Ernest Cooper was born April 28th on the outskirts of a little town called Elizabeth City, North Carolina. Music has always been part of his life from the very beginning. He uses to sneak into the night clubs, listen to the live bands and dance to the music from the Juke-box. He was always writing lyrics and singing some kind of vocal rhythm.
At the age of 20, Ernest decided to leave Elizabeth City and come to New York to pursue a career as an entertainer. After playing in clubs in North Carolina and Virginia. Realizing that he will never reach his goals by staying there.
Upon his arrival in New York City Ernest quickly made friends and almost immediately starts to make the club seen in Manhattan, Harlem and the Bronx. The excitement was overwhelming. Right about that time Sylvia and Joe Robinson of All Platinum Records in New Jersey released a record by a group called The Sugar Hill Gang. That blew his mind. The beats, the rap will forever change Ernest Cooper. He brought DJ equipment and start working in clubs DJ'ing and rapping. Ernest formed a street style group called the Gladiators. They worked block parties and park events spinning the turntables burning up the grooves and rapping. What has now became known as hip hop.

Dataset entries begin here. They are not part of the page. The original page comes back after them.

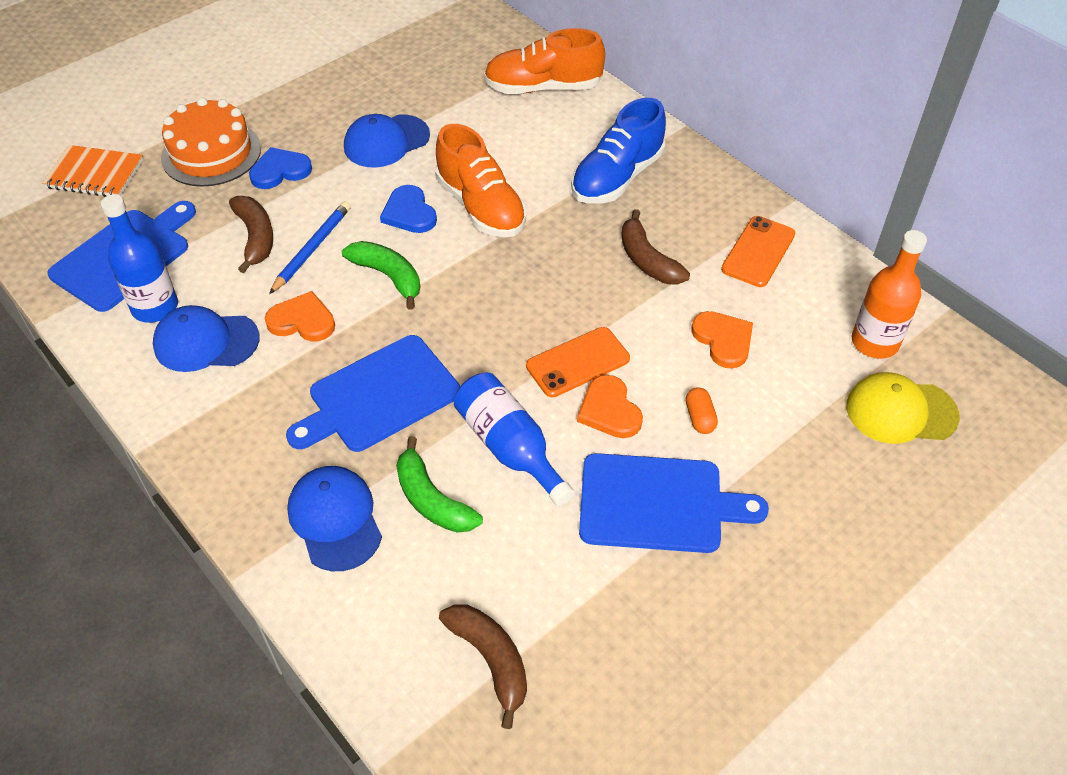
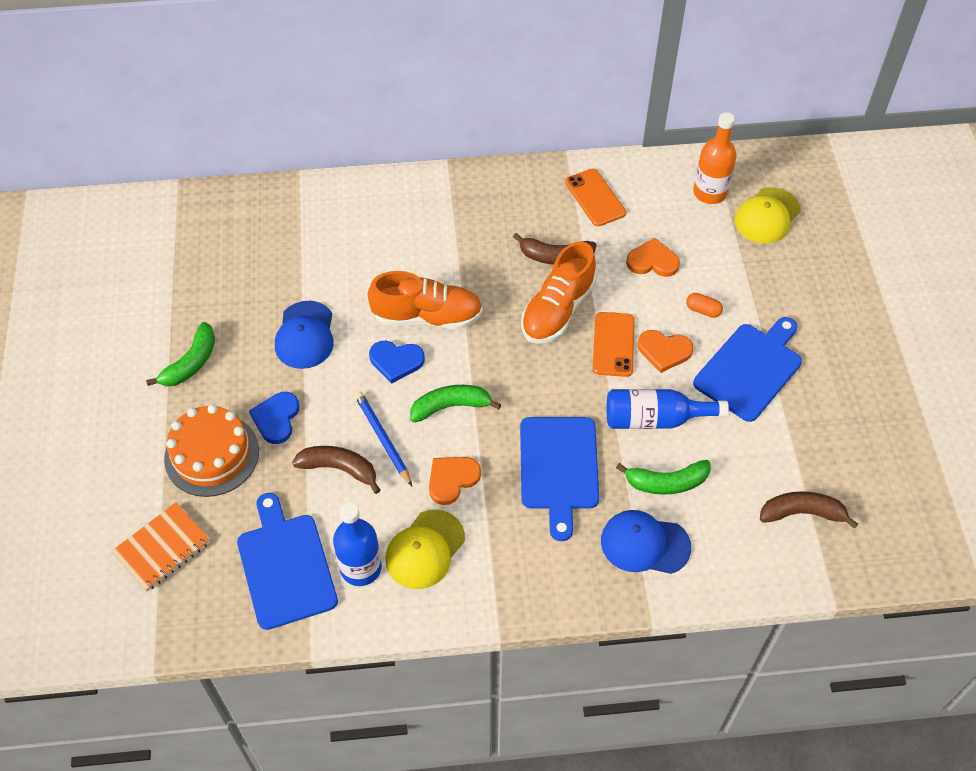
camera: 55 degrees left, 5 degrees up
blue cap [153,305,260,372] -> yellow cap [386,509,465,589]
orange shoe [484,28,605,94] -> orange shoe moved to [521,241,596,344]
blue shoe [571,98,666,204] -> none
none -> green banana [146,322,215,386]

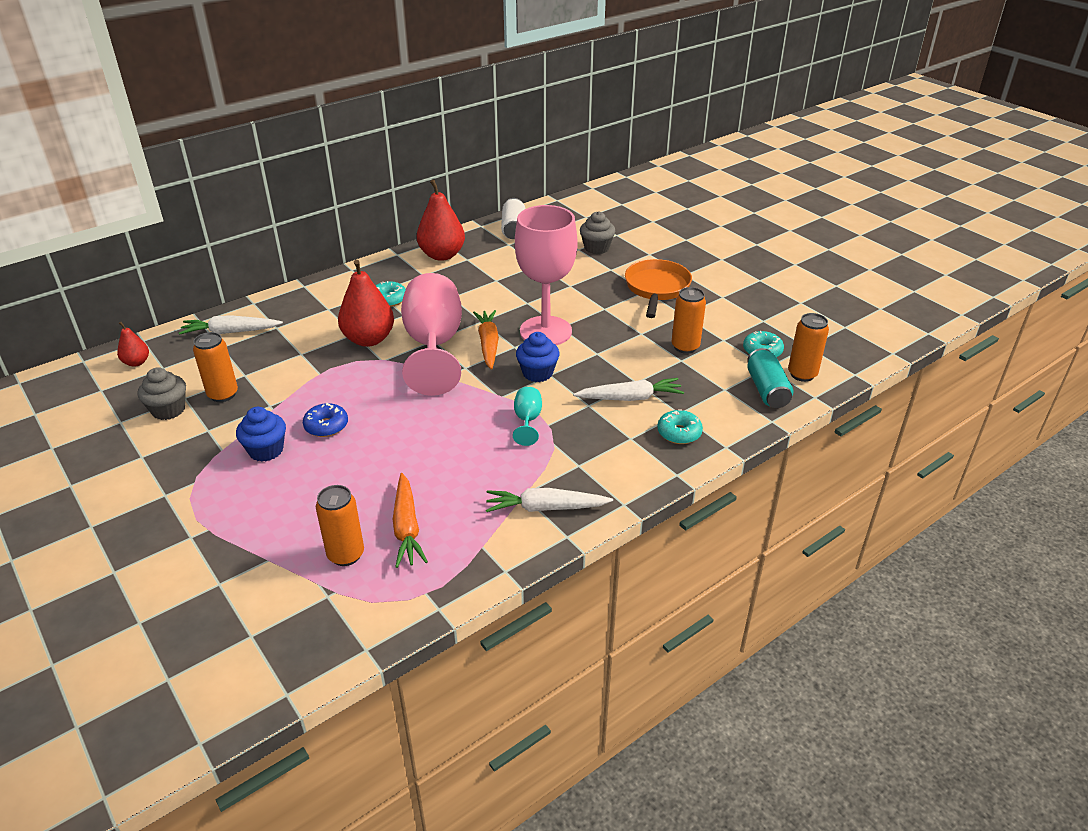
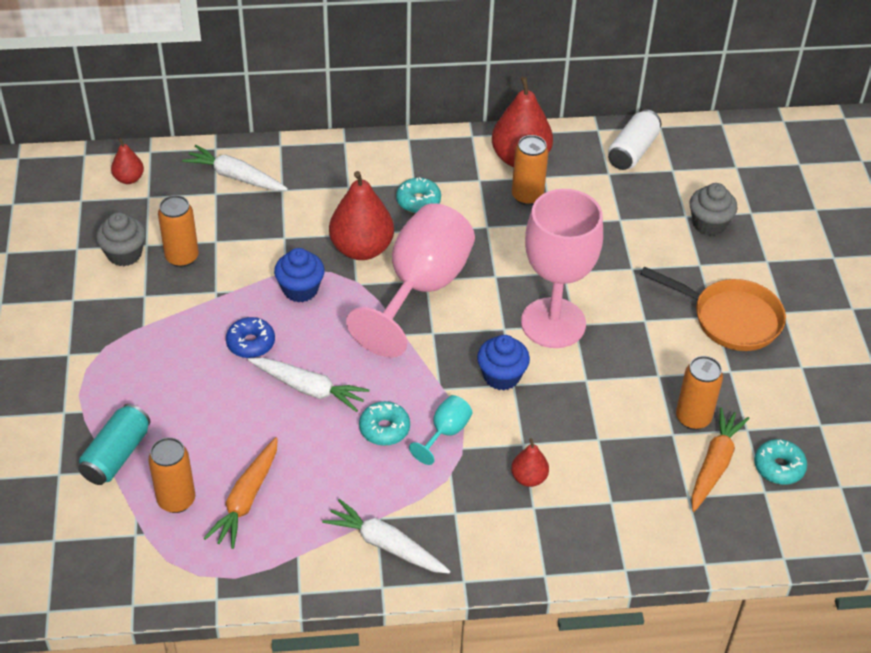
camera: 30 degrees right, 10 degrees up
blue cupcake [236,407,286,462] -> blue cupcake moved to [274,248,325,303]
orange carrot [473,310,499,369] -> orange carrot moved to [691,407,750,512]
white carrot [573,378,684,401] -> white carrot moved to [248,357,369,412]
orange pan [625,259,692,318] -> orange pan turned 75 degrees clockwise [640,266,786,351]
turquoise donut [657,410,703,444] -> turquoise donut moved to [359,401,410,446]
turquoise can [747,348,793,408] -> turquoise can moved to [78,404,151,485]
orange can [788,313,829,382] -> orange can moved to [512,135,548,206]
none -> red pear [511,438,549,487]

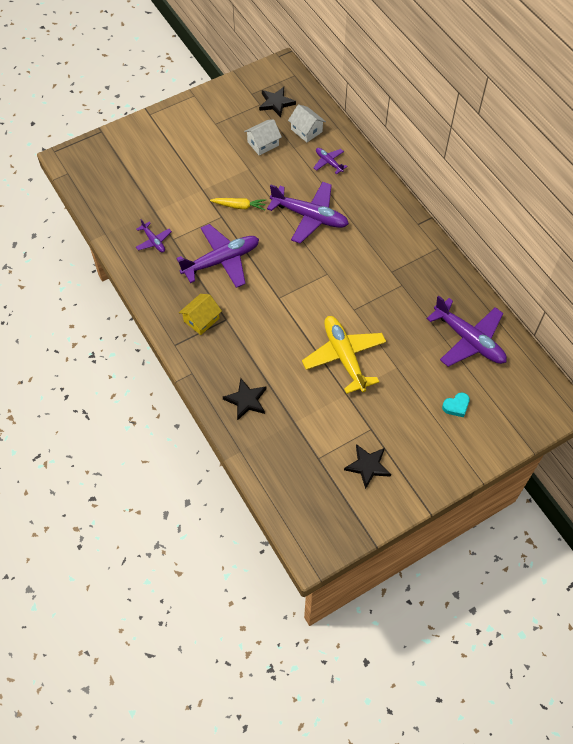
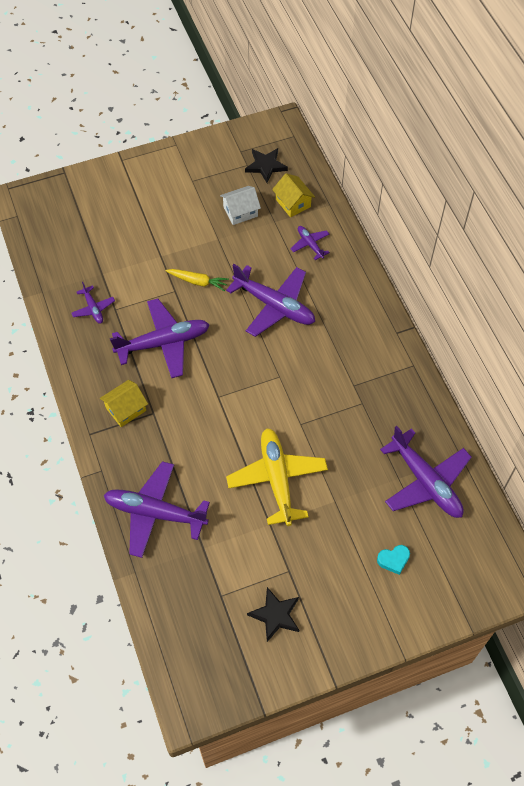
camera: 10 degrees right, 0 degrees up
black star [223,378,266,420] -> purple plane [104,461,210,558]
white house [288,104,326,142] -> yellow house [272,173,315,217]

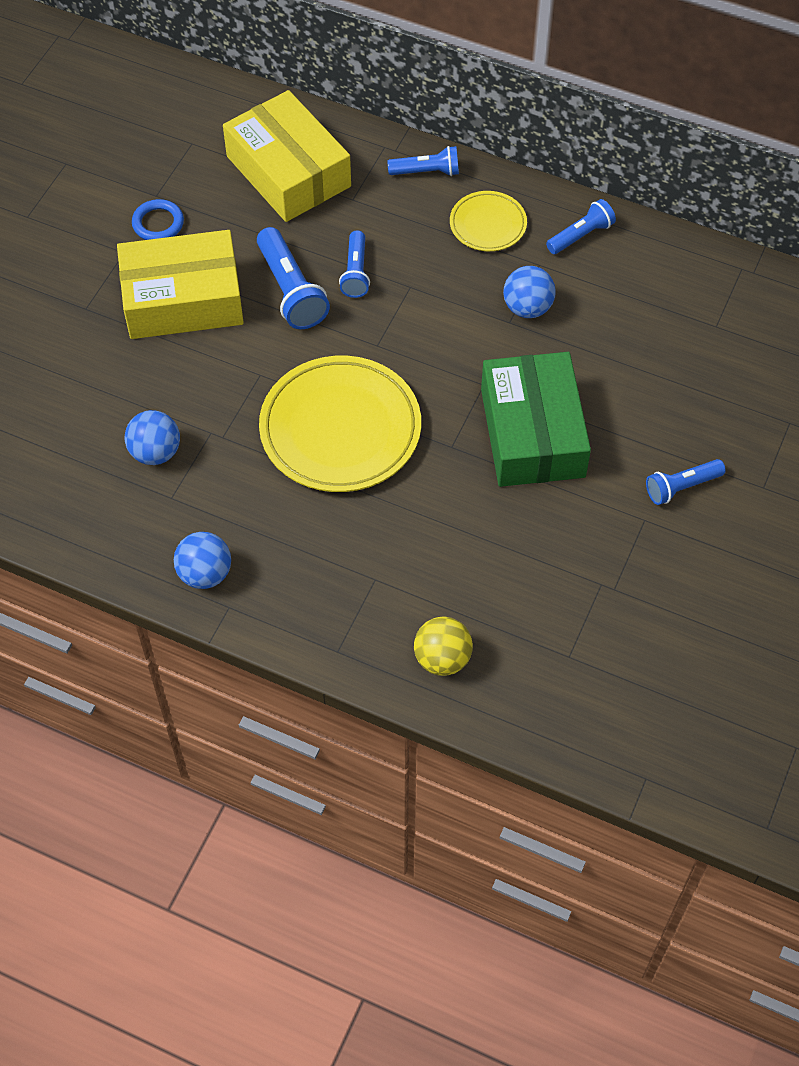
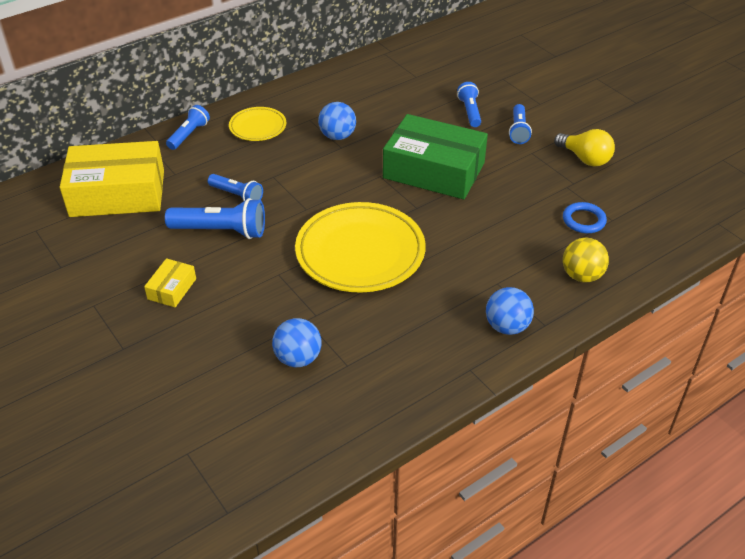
camera: 60 degrees left, 15 degrees down
yellow box [117,230,244,339] -> yellow box [144,258,196,307], size x0.44
blue ring [132,199,184,240] -> blue ring moved to [563,202,607,233]
blue ball [174,532,231,589] -> blue ball moved to [486,287,534,335]
blue flashlight [546,199,616,254] -> blue flashlight moved to [457,82,481,127]
none -> yellow light bulb [554,129,615,167]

Ernest met a brother name Larry "88" Keyes that was a music arranger. They became friends although their taste in music was very different it didn't matter.
Ernest had the opportunity of performing with none other than Mr. Hip Hop himself Kurtis Blow. He also performed with well known artists like Doug E. Fresh and Grand Master Flash. Things were finally coming together for Ernest. His career was starting to happen.
Ernest also worked with some of the Doo Wop groups like the late Jimmy Keyes of the Chords and Demetrious from the singing group The Popular Five. Working with these great artist inspired Ernest to sing again. He recorded a song title, The Break Dance on the Clarence Music Record label. The record was getting air play WWRL in New York City, Washington DC, Baltimore, Maryland and many other states.
Ernest signed with a booking agent and performed in different cities working his way back to New York. He performs in a club called the Sanctuary in Manhattan on west 43rd street between 8th and 9th Aves. He performed at the Dome in the east village near St. Marks Place and many more clubs. Ernest was doing TV interviews and performing at City Hall. There he had Mayor Koch dancing to his song The Break Dance. Ernest receive a letter from none other than the Mayor of New York City, Ed Koch.
Ernest decided to work some of the local clubs like the Fairtree Lounge in the Bronx, The Savoy Manor on 145th St. in Harlem and the Red Carpet in the Bronx and various other clubs.
Right about then Ernest was back in the recording studio recording, Love Your Family. The title speaks for itself, also released on The Clarence Music Record label. Ernest was also learning the skills of master mixing pulsating beats, creating rhythmic words that later became the throbbing hard hitting raps that Ernest later became known for.
Tired of performing in the local clubs and hot spots, he start to miss performing in different states meeting people and making new friends. Ernest spoke to his booking agent. Expressing his desire to go on the road with his crew, working clubs in state after state, Ernest felt whole again, for this is what he loved.
After being on the road for what seem like forever Ernest returned to New York, where he took time off to rest and to get his creative juices flowing again.
Ernest met Curtis Blandon, a recording artist and song writer.
Curtis recorded the Northern Soul Classic recording of, In The Long Run, produced by Gene Chandler, released on the Wand Record Label. They became friends. Curtis also wrote for Gloria Gayner, I Got You album. Three songs, one being the disco hit title, Let's Make A Deal.
Ernest decided that he was going to create his own record label, Mass Media Records and start his own publishing company, Super Media Music.
Ernest Cooper believes his strength as a recording artist lies in his unique ability to write his own lyrics. He records his own music and mixes it into the right sound barrier. That is the new Hip Hop and R&B sound of today.